- _PROBLEM REQUIREMENTS_: The response must consist of the lines below from the one with "Breast MRI, one" through the one with "- tumour on", exactly as they appear and with both ends kept.

Stored dataset items:
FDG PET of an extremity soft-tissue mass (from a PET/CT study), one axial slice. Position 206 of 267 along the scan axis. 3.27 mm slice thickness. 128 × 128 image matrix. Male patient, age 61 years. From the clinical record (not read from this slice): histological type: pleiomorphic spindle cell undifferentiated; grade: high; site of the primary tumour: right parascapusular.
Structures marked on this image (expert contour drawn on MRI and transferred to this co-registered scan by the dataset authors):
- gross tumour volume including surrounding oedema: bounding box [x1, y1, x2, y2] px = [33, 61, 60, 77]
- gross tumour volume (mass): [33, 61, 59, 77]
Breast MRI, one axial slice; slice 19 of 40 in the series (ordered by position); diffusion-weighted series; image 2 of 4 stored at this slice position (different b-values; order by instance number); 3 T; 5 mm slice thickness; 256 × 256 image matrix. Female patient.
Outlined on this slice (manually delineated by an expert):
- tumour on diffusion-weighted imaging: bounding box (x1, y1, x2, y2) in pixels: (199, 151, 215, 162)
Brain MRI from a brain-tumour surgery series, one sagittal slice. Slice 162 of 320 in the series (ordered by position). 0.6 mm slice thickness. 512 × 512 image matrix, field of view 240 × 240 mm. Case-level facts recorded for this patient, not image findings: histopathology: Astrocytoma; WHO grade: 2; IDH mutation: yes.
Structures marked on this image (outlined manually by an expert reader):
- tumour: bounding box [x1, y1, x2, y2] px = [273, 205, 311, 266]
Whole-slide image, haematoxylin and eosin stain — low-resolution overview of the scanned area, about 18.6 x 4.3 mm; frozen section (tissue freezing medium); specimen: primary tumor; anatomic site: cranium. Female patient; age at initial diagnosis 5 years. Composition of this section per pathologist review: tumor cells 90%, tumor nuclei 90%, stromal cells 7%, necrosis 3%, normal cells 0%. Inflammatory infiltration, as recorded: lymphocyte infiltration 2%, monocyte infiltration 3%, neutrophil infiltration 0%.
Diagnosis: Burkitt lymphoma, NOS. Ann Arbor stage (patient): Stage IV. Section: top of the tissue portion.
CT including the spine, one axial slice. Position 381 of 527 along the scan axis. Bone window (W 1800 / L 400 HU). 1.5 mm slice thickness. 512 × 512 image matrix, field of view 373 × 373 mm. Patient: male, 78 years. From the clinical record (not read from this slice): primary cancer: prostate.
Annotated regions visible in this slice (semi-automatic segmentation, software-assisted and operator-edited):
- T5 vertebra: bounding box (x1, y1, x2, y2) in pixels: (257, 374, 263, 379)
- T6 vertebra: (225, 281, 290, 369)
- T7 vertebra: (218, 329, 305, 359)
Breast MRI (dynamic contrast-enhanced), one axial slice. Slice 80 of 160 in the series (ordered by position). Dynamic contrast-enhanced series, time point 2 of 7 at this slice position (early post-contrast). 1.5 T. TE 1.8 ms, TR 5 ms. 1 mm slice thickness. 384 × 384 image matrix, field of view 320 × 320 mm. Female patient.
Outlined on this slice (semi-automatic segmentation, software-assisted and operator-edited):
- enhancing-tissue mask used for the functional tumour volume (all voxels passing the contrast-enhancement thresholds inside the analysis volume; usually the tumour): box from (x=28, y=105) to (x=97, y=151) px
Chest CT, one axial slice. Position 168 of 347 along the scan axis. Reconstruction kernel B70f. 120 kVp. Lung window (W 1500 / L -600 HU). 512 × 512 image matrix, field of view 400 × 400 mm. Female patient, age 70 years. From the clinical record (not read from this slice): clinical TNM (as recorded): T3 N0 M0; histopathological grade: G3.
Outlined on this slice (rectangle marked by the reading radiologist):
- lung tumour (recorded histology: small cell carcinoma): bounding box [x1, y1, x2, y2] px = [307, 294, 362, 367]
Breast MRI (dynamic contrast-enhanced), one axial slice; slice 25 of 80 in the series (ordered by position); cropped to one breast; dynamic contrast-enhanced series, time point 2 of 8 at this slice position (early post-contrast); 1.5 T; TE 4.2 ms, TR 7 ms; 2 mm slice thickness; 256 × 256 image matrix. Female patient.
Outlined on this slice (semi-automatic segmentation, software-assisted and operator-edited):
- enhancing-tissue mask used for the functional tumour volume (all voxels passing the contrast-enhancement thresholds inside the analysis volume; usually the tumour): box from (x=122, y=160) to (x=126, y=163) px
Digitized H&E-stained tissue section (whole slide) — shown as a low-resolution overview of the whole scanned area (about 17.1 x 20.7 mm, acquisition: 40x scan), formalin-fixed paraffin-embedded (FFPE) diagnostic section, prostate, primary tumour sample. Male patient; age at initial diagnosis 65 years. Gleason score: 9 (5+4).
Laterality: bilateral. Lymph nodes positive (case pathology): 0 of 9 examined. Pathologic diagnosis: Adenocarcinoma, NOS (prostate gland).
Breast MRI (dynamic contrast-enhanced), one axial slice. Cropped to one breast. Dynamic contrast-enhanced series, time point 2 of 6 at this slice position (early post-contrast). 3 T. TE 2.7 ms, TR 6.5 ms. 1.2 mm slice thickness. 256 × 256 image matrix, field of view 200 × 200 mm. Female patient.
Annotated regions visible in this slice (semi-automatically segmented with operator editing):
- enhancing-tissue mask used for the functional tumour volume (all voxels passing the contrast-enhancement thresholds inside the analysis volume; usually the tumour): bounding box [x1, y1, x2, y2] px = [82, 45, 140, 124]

- _RESPONSE BOX_:
Breast MRI, one axial slice; slice 19 of 40 in the series (ordered by position); diffusion-weighted series; image 2 of 4 stored at this slice position (different b-values; order by instance number); 3 T; 5 mm slice thickness; 256 × 256 image matrix. Female patient.
Outlined on this slice (manually delineated by an expert):
- tumour on diffusion-weighted imaging: bounding box (x1, y1, x2, y2) in pixels: (199, 151, 215, 162)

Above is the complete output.